STORIA DEL BIROBIDŽAN UNA TERRA PER EBREI SOVIETICI

Stalin, che pure passa per un antisemita e che viene accusato per la carcerazione e la deportazione di ebrei, tra cui la moglie di Molotov, Polina, aveva creato un embrione di Stato ebraico, il Birobidžan. Non so se sarebbe potuto essere accettabile per un problema di cui tuttora tarda a intravedersi la soluzione, ma anche Teodoro Herzl sulle prime era propenso a che si fondasse uno Stato ebraico anche fuori della terra promessa a Mosé, tanto è vero che aveva preso in considerazione l’Uganda. Come mai non è decollata
la creazione di uno Stato ebraico nel Birobidžan?
Alberto Cotechini
albertocotechini@tiscali.it
Caro Cotechini, sulla nascita di una regione ebraica nell’Estremo Oriente sovietico esistono i reportage di alcuni inviati speciali (Ettore Mo per il Corriere, Ugo Tramballi per Il Giornale) e più recentemente un interessante e utile studio di Alessandro Vitale (La regione ebraica in Russia. Birobidžan) pubblicato dall’editore Casagrande di Lugano nel 2005. L’idea non fu di Stalin, ma di quegli ambienti del regime a cui parve opportuno dimostrare che la patria del socialismo era perfettamente in grado di dare una risposta sovietica e marxista alla soluzione del problema ebraico. Vi erano ebrei che avevano abbandonato il grande spazio russo-polacco per emigrare verso Occidente; e vi erano quelli che stavano cercando di costruire una patria in Palestina. Perché non dimostrare che gli ebrei rimasti (più di un milione) avrebbero potuto realizzare il loro sogno là dove si stava tentando il primo grande esperimento comunista della storia umana? Agli ebrei non sarebbe stata data una «patria» (concetto borghese e potenzialmente reazionario), ma un territorio collocato lungo le rive del fiume Amur, ai confini con la Cina. La scelta presentava per il regime anche un vantaggio strategico: avrebbe permesso la creazione di un utile antemurale contro le ambizioni giapponesi nell’Estremo Oriente cinese e siberiano.

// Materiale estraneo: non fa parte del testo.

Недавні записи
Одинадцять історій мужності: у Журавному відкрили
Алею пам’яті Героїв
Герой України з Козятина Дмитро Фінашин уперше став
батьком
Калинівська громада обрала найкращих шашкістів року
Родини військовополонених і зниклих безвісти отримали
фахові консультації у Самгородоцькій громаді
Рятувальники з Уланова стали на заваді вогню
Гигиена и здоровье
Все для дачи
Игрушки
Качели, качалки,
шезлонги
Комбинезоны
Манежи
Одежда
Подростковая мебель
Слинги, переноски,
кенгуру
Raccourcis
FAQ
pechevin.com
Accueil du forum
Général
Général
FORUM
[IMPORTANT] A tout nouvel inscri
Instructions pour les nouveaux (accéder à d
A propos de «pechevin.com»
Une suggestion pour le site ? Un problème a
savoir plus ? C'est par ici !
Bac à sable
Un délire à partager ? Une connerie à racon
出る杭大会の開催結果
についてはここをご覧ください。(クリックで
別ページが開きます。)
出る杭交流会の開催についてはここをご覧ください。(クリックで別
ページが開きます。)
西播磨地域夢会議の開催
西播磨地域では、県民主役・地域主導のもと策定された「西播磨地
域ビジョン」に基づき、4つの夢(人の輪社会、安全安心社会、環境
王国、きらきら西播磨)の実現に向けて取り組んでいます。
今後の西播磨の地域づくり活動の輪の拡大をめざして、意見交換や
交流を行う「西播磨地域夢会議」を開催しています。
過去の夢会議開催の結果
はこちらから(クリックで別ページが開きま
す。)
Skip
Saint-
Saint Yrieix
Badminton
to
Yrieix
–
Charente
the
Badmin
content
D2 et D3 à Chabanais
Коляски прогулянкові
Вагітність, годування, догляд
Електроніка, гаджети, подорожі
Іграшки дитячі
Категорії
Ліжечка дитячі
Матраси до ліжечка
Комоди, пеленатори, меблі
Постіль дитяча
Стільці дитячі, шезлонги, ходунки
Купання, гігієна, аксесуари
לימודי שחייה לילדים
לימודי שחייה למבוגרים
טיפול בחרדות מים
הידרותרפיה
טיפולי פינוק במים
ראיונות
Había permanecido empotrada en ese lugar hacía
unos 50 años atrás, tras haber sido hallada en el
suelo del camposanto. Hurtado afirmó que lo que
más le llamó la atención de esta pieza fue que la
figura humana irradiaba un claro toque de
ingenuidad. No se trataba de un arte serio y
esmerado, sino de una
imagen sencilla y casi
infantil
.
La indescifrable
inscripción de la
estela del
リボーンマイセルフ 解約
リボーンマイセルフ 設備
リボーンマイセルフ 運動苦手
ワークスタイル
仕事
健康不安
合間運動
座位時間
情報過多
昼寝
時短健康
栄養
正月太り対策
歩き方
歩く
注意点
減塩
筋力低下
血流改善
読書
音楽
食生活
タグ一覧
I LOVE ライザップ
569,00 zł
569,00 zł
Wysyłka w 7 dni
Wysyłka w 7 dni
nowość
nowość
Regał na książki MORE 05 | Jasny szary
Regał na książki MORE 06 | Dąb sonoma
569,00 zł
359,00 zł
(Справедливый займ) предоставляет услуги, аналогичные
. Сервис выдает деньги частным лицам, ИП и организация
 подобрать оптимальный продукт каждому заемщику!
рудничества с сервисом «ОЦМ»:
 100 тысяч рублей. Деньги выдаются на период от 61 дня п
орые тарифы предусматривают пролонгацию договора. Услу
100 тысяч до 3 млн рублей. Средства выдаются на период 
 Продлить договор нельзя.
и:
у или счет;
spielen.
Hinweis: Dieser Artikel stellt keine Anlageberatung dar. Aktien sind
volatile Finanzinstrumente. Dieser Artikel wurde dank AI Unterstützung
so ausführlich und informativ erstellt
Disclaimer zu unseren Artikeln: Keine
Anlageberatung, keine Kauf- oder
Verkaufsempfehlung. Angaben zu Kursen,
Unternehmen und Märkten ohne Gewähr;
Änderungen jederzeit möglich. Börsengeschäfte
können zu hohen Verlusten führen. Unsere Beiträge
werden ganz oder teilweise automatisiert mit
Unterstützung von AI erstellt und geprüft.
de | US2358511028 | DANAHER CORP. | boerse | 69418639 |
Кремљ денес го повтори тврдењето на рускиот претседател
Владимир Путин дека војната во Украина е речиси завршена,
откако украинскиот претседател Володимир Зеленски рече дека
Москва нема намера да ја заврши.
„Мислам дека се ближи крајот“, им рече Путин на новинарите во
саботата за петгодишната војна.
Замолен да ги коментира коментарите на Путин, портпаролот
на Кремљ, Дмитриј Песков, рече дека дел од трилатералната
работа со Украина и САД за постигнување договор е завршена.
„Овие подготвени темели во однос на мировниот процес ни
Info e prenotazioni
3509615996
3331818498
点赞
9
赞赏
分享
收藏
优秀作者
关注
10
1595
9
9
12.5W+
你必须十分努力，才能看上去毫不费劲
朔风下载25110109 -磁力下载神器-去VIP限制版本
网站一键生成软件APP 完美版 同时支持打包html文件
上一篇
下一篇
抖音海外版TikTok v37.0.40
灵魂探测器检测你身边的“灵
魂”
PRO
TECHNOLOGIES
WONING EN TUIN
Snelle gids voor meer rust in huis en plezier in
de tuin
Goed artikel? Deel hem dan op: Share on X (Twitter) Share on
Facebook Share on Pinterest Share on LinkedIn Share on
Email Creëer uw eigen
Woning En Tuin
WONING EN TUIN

Al momento della decisione, nel 1927, questo grande territorio contava, secondo i rilevamenti sovietici, 1.192 abitanti: kazachi, coreani e membri della tribù siberiana dei tungusi. La creazione di una «unità nazionale ebraica» fu decisa nel marzo del 1928 e i primi coloni (poco più di un migliaio) partirono nei mesi seguenti. Il numero dei residenti crebbe, sia pure lentamente, e la punta più alta venne registrata nel 1932 quando i nuovi coloni furono 14.000. Ma un anno dopo i nuovi arrivati erano 3.005 e nel 1934 5.267. Fu annunciato che la Regione sarebbe diventata Repubblica non appena 100.000 ebrei avessero preso residenza nel territorio, e il numero degli immigrati salì nel 1935 a 8.344, di cui 820 non erano ebrei. Non ho i dati per gli anni successivi, ma il numero sarebbe forse considerevolmente aumentato se Stalin, agli inizi del 1953 quando denunciò l’esistenza di un complotto ebraico, avesse deciso d’imporre agli ebrei dell’Urss una scelta fra il Birobidžan e il gulag. Ma furono salvati dalla sua morte il 5 marzo di quell’anno.
Da allora il numero degli ebrei della regione autonoma è andato progressivamente declinando; erano 9.000 nel 1989, poco più di 2.000 nel 1996. La grande maggioranza è oggi composta da una variopinta popolazione asiatica, ma il Paese conserva tracce interessanti di cultura ebraica fra cui un grande candelabro a sette braccia che sorge in una piazza del capoluogo di fronte all’edificio in cui ha sede la Comunità Freyd (in yiddish: gioia).